I saw the moment she lost her footing on the wet floor. She teetered on her high-heels, over-balancing forward and back as she tried to stay upright.

Pure reaction to help had me reaching for her, but her erratic movements were hard to predict in my intoxicated state. I got a hold on her waist and tried to steady her stumble. It seemed to work for a moment, until she snapped backward again.

Pain burst through my nose and mouth when her head slammed into my face. Releasing her as I reeled from the impact, I then bent in half and cupped my nose as blood began to drip from my clasped fingers. The group of women around us split in two—half of them helping their friend, and the other’s gathering around me. The bartender pushed his way into our circle and handed me a cloth for my nose, then dropped another on the floor to mop up the blood.

Roxiee led me to the bar, and I perched on a stool while she fussed over me. My nose throbbed and already felt alarmingly swollen. Only once the bleeding had stopped and I could stand without getting dizzy, did she hail an Uber. I needed today to be over already.

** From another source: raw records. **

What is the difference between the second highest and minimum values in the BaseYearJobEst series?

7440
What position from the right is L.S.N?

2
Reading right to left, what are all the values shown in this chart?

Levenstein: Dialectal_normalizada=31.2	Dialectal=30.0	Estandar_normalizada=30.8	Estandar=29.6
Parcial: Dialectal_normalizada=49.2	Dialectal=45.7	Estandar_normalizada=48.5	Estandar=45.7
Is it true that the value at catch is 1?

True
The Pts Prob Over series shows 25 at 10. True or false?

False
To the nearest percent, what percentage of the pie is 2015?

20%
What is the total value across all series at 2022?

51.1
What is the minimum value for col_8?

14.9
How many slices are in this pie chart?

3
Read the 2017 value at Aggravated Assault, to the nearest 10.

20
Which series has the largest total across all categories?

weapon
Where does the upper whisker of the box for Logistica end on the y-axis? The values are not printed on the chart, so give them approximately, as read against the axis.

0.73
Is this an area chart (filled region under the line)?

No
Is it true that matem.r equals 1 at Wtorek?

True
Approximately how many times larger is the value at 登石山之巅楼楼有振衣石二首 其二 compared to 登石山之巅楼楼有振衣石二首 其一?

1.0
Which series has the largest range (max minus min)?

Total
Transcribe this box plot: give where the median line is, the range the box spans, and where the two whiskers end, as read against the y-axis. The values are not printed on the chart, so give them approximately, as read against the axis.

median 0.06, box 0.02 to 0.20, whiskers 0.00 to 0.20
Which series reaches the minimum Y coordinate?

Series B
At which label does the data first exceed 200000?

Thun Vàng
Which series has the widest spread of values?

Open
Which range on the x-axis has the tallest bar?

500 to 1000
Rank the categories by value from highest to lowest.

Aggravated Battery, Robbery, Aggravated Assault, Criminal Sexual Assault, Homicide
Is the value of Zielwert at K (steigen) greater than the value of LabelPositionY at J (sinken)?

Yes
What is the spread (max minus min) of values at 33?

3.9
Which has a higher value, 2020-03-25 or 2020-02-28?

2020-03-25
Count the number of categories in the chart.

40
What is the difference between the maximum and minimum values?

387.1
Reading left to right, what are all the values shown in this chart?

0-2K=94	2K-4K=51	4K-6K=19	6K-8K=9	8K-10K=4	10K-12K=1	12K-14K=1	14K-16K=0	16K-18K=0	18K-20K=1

We sat in the back seat on the journey home, and remorse scrunched Roxiee’s expression. “I’m so sorry this happened, babe. They shouldn’t have served her more drinks. She was already hella drunk—anyone could see that.”

“It was still an accident,” I replied in a muffled voice, while holding a cloth filled with ice to my nose.

An accident that signaled the moment my life started to completely unravel around me, and no amount of ice and band-aids could stop it.